My father died nearly two years ago on 1st July, aged 106. He had a huge life force which seemed propelled by his love of people and his curiosity about the world and its problems and solutions. He had many concerns about the direction of many big issues, such as population growth, water shortages , the effects of religion and building strong communities but he was always talking to people about how such problems might be solved.

In the past two years since he died, I find it hard to imagine how he would have reacted to the huge events that have happened over that time, which will shape our future for generations. Firstly he was a proud European. Having lived through two world wars (he was born 5years before the start of WW1), he was deeply committed to the idea that a strong interconnected Europe was a huge force for peace. He felt as much at home in France, Germany, Czech Republic, Slovakia, Italy etc etc as he did in England and had many friends across Europe. The idea that Britain might choose to leave the brotherhood of Europe would have struck him as a tragedy, I am sure.

The Syrian refugee crisis had started long before he died, but it gathered pace and spread into Europe as he was declining in health and after his death.
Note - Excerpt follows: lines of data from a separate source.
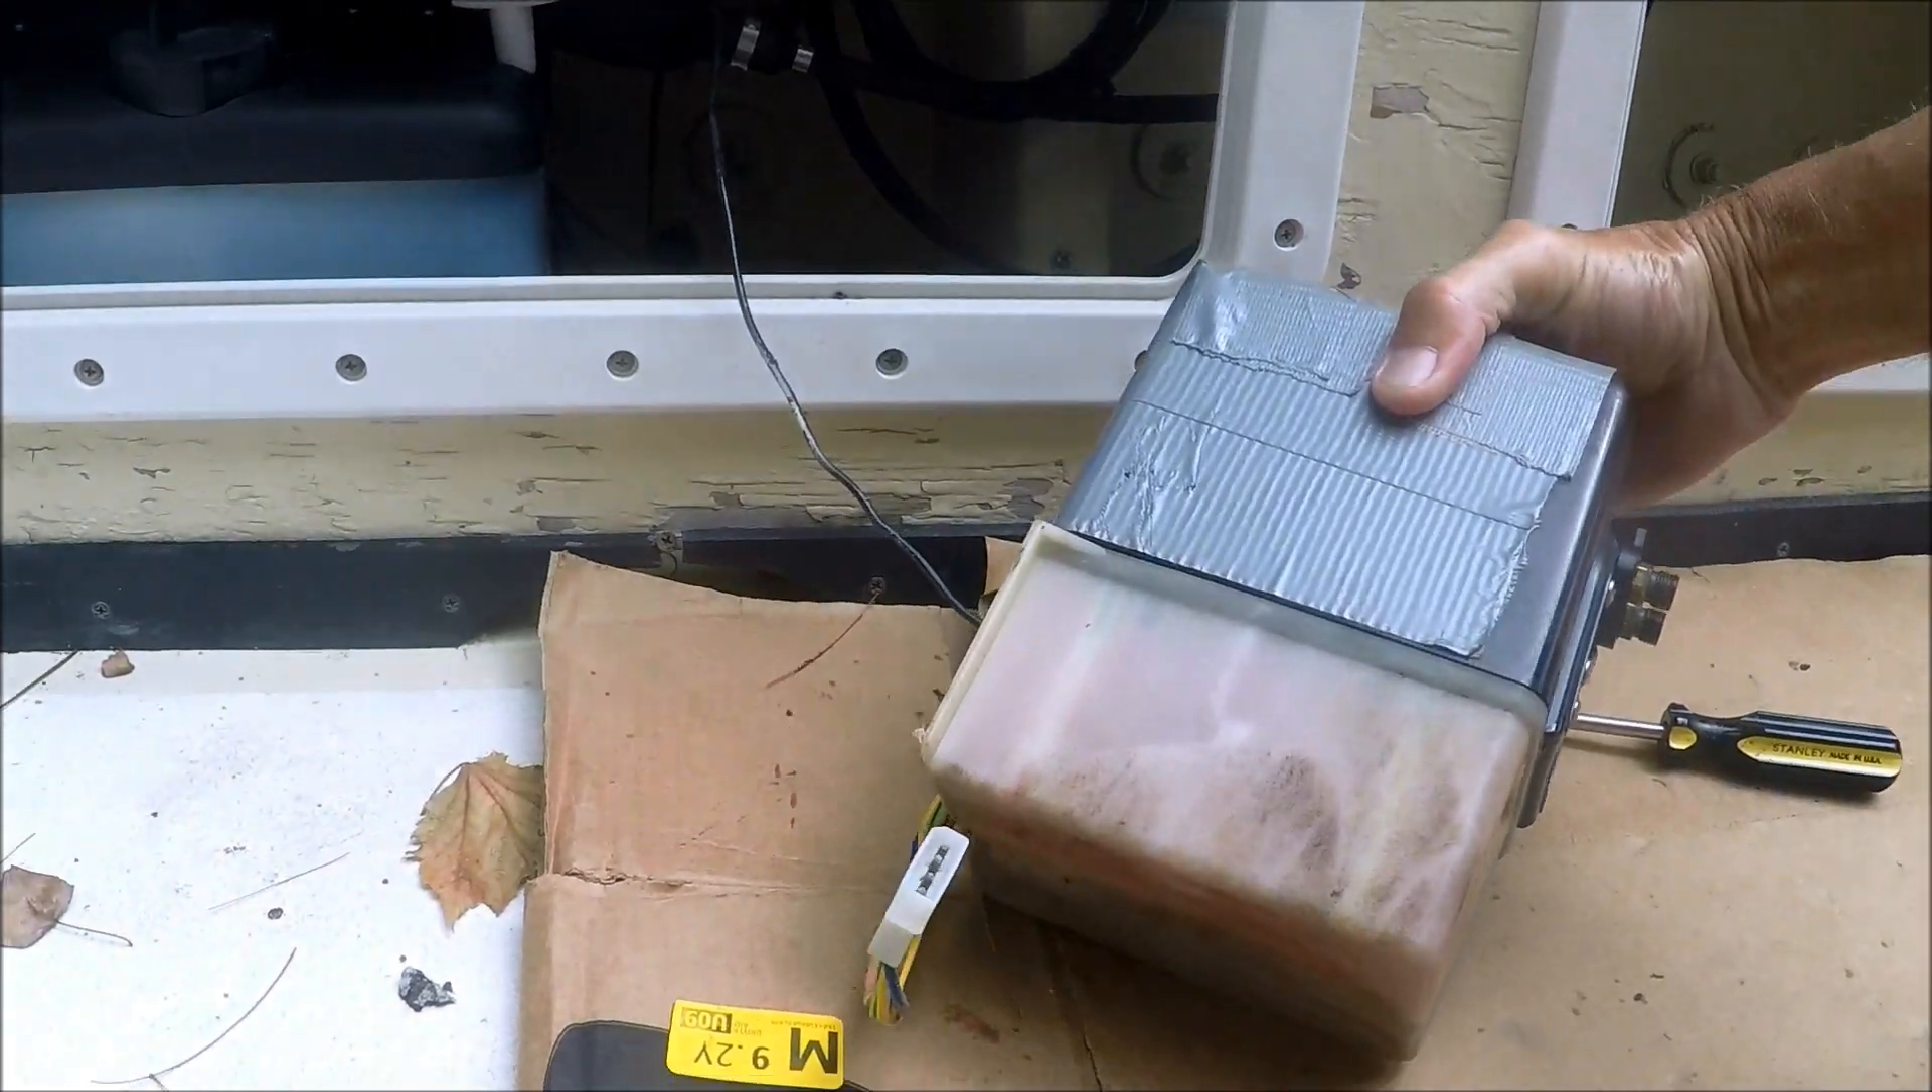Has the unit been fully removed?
Yes.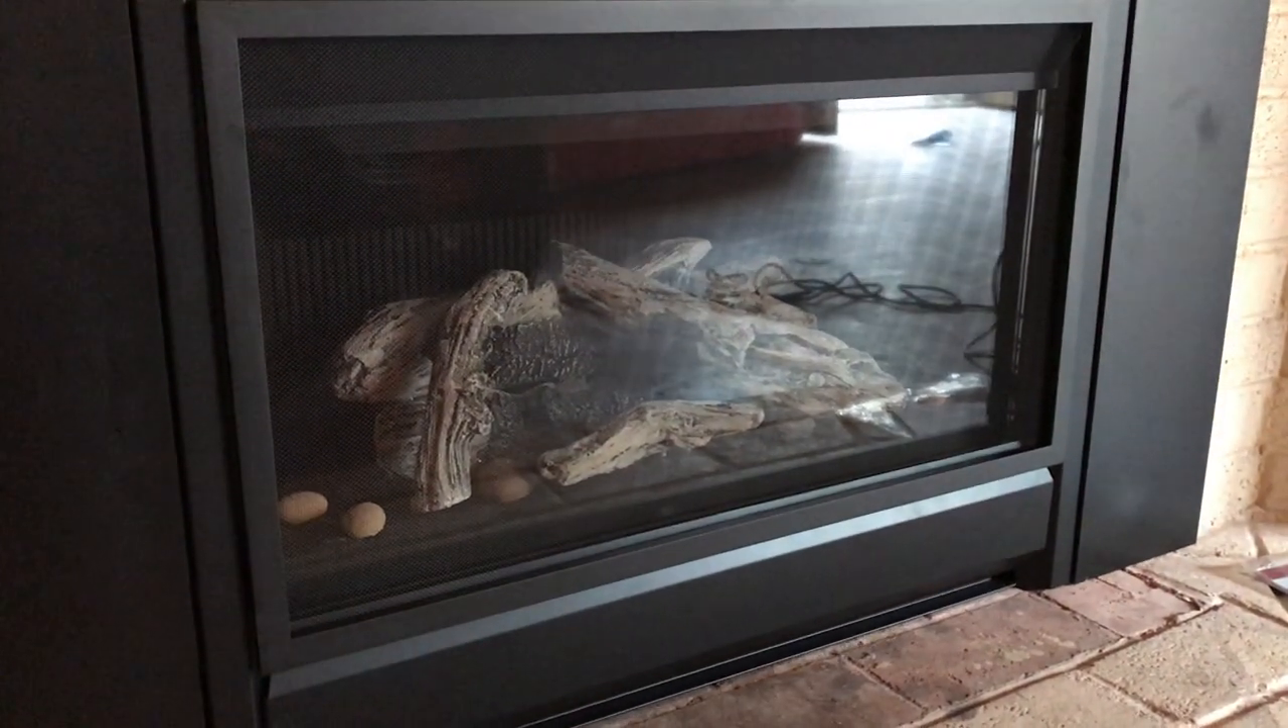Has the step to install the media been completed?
Yes.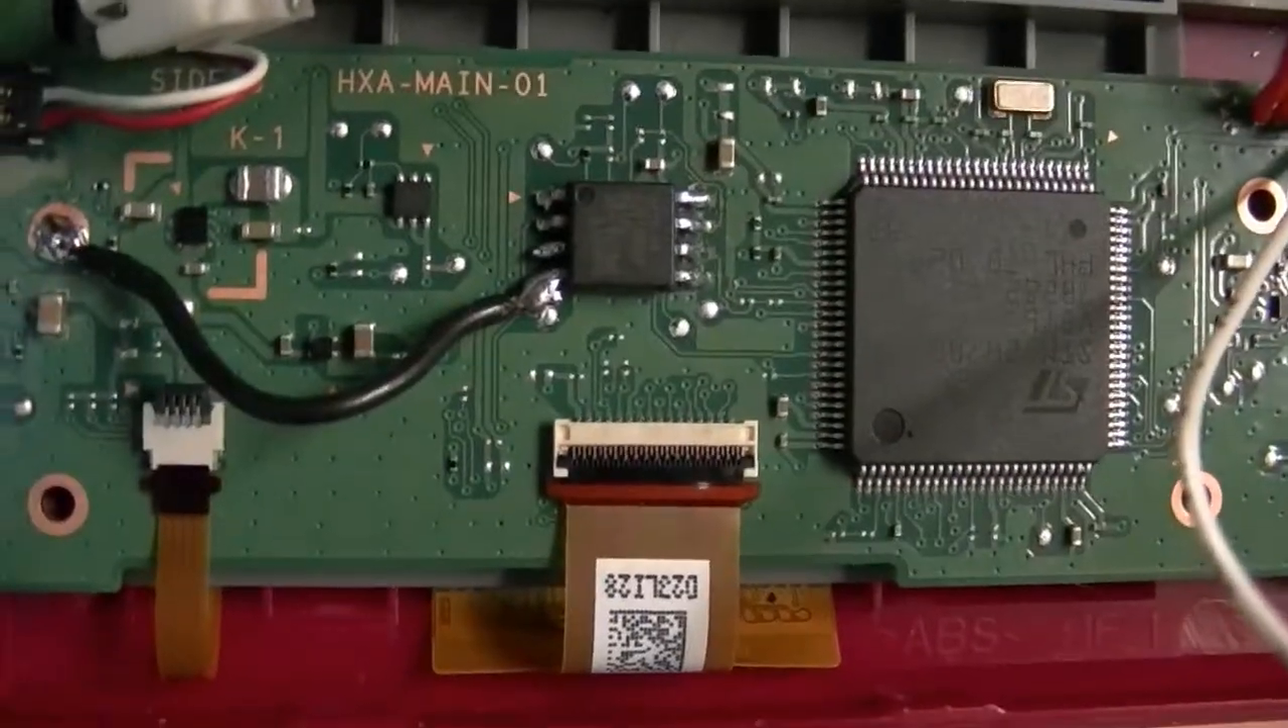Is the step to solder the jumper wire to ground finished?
Yes.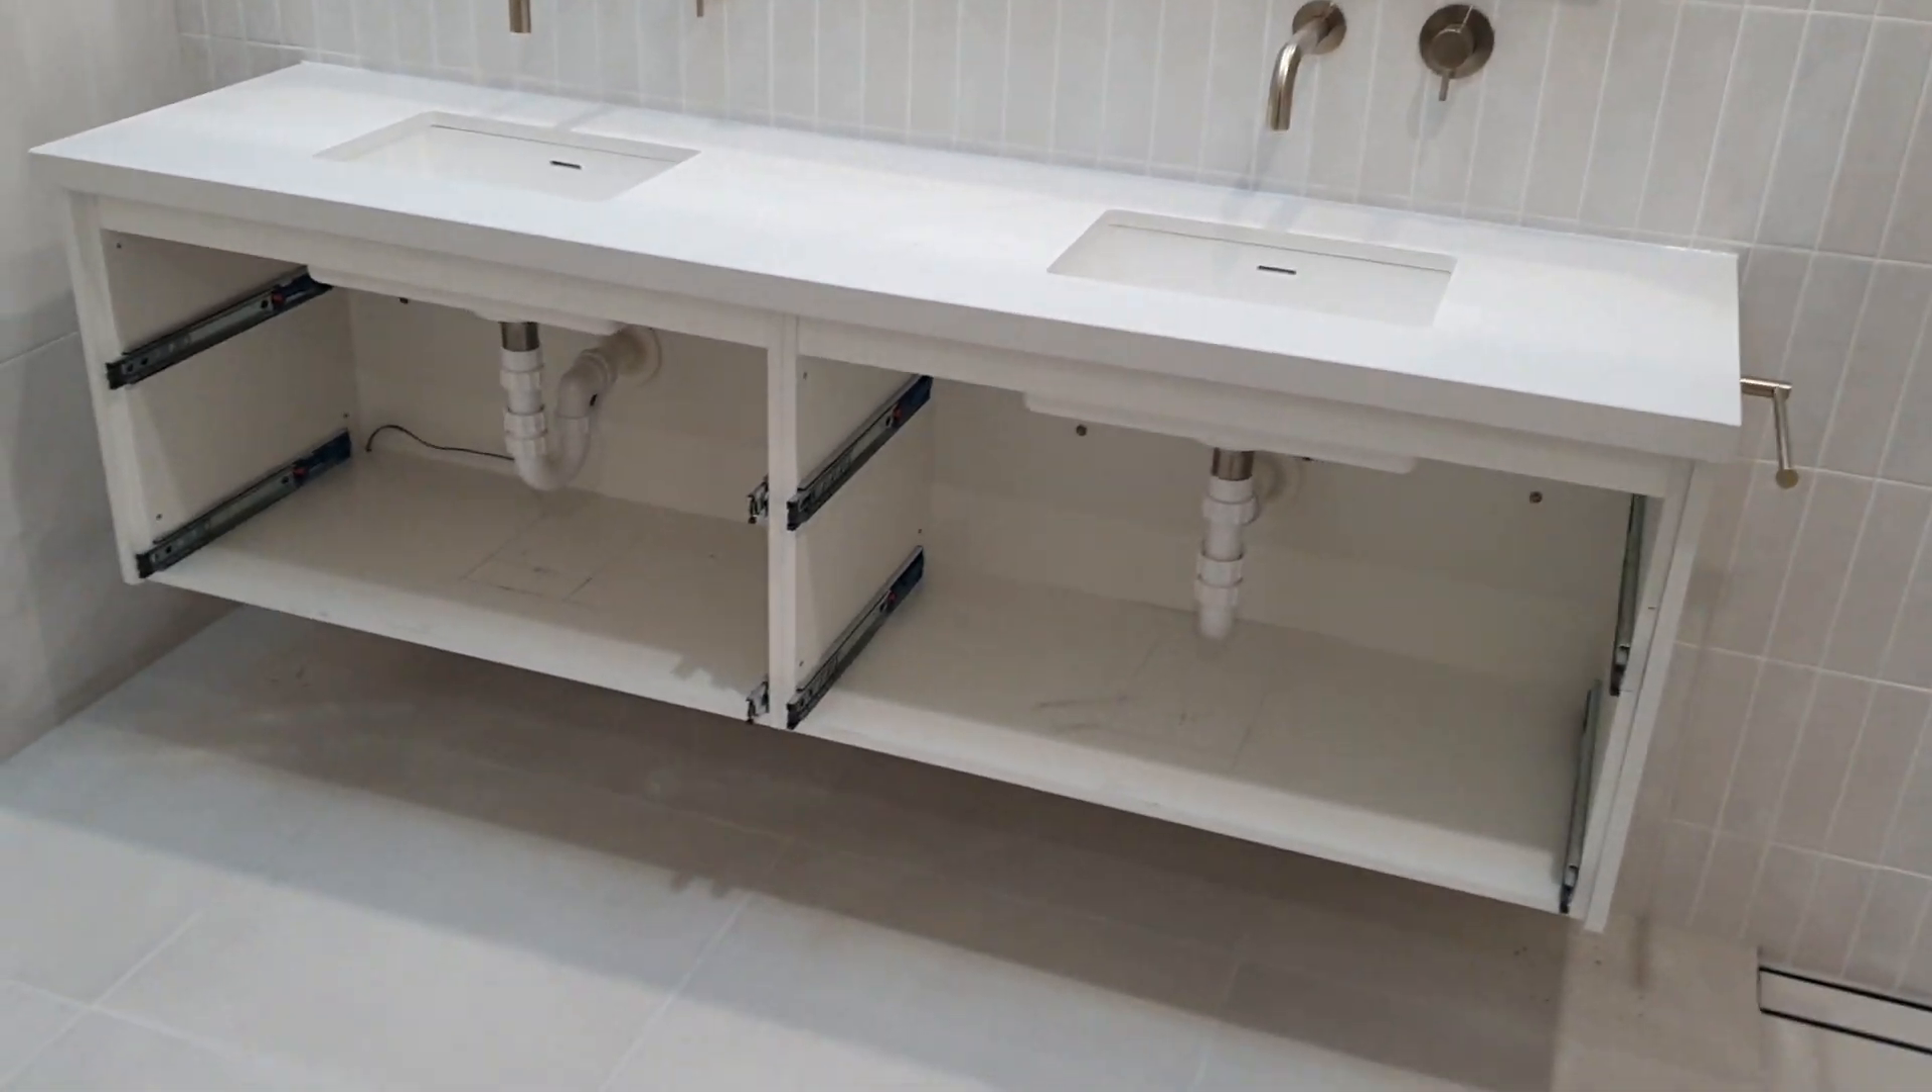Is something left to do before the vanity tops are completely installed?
No.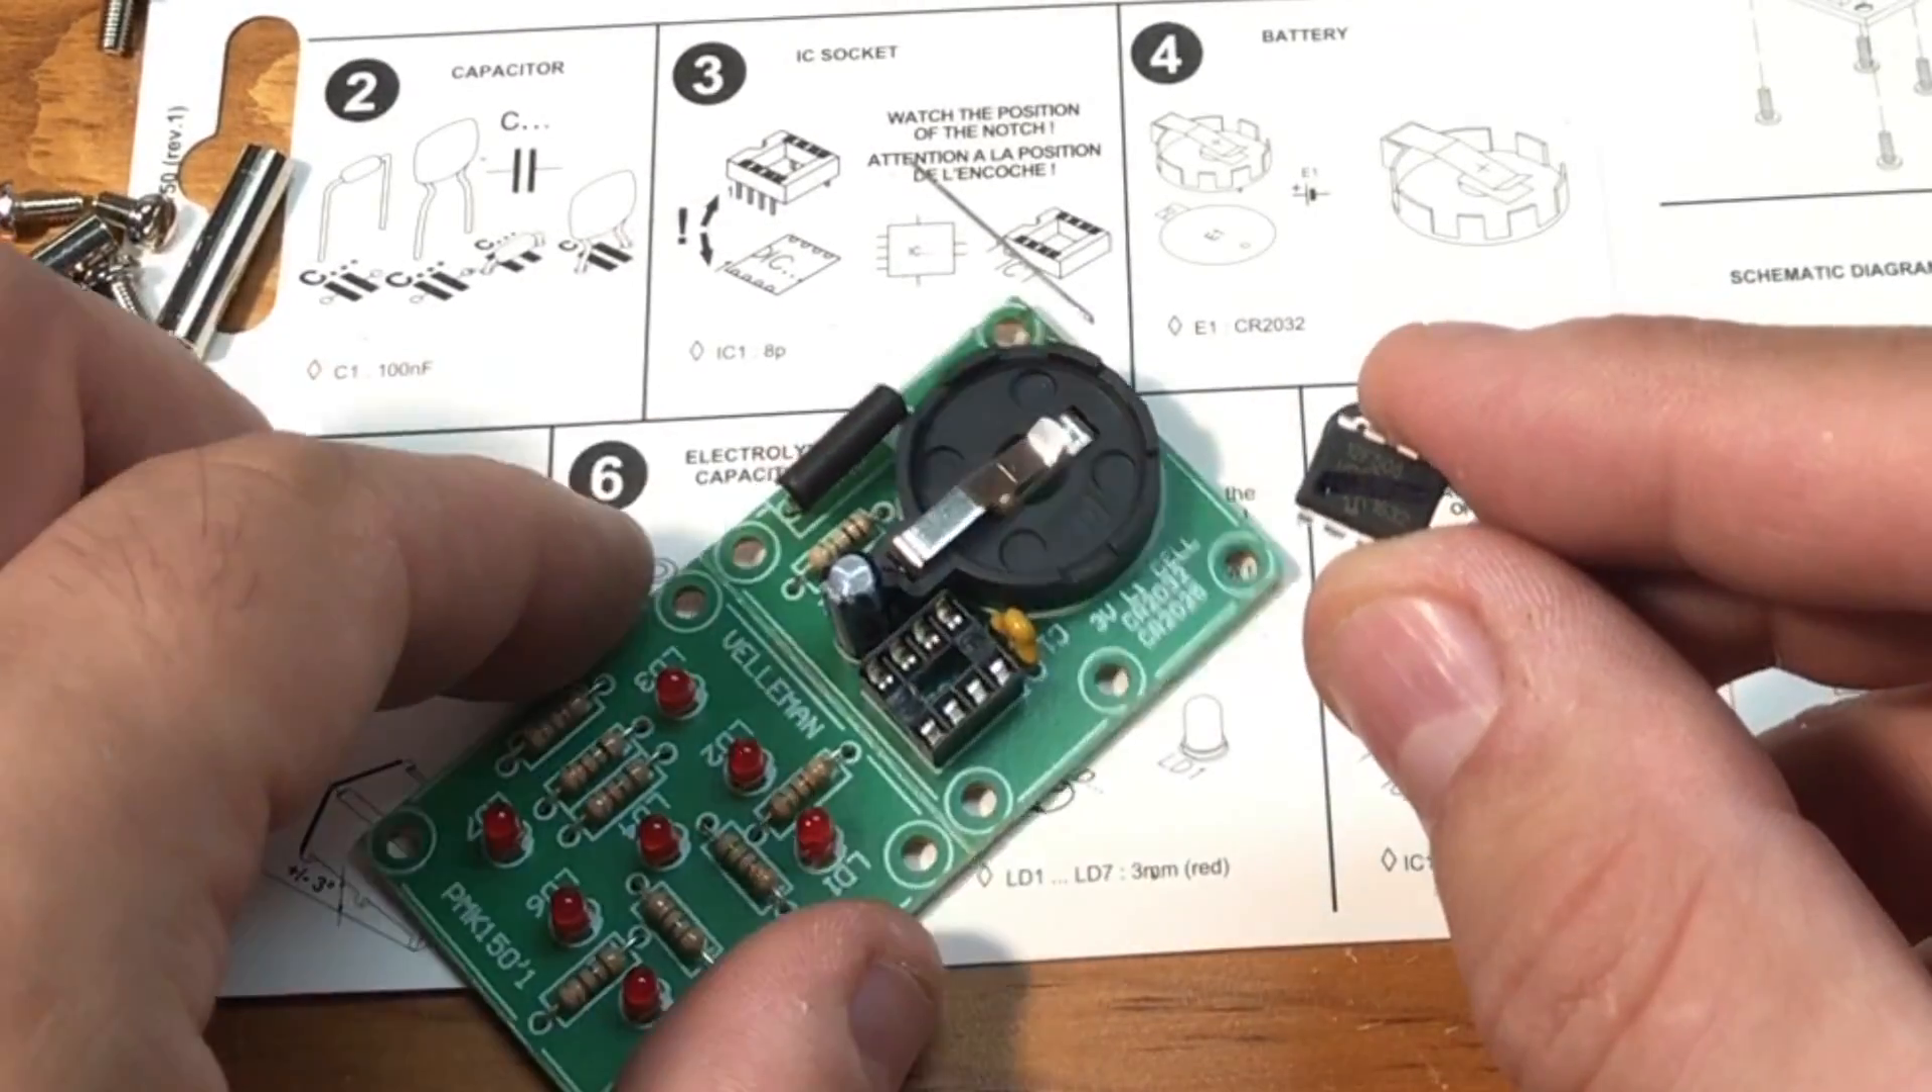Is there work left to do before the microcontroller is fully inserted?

The resonances of seeing families torn apart, children suffering in insanitary and makeshift camps, compared broadly to what he had witnessed in the camps set up around Prague in 1939. Those sights then had compelled him to try and help, much as today's sights have led to thousands of volunteers helping in the camps in Greece and Italy and doing their utmost to bring children to safety.

I think he would be proud of all those doing everything they can to help but also dismayed at the grudging response from the UK government to their responsibility for sheltering those in greatest need, especially unaccompanied children adrift in Europe. One of those he rescued in 1939, Alf Dubs, now Lord Dubs, was responsible for an amendment to the government's Immigration Act to allow unaccompanied refugee children into Britain made in May 2016. Sadly it has been an uphill struggle to get the government to honour this amendment and my father would have been deeply interested in hearing Alf's experience of trying to do the right thing for such children and might even have been lobbying his local MP about it. She happens to be Theresa May. They met at regular intervals and he was not afraid to tell her what he thought should be done in the political arena when they spoke.

Mrs May spoke kindly and generously about him at his Memorial Service last May 2016. A lasting legacy for him would be if the government responded more generously towards vulnerable unaccompanied refugee children, and took up the many offers from local councils and individuals to house and support those children in need.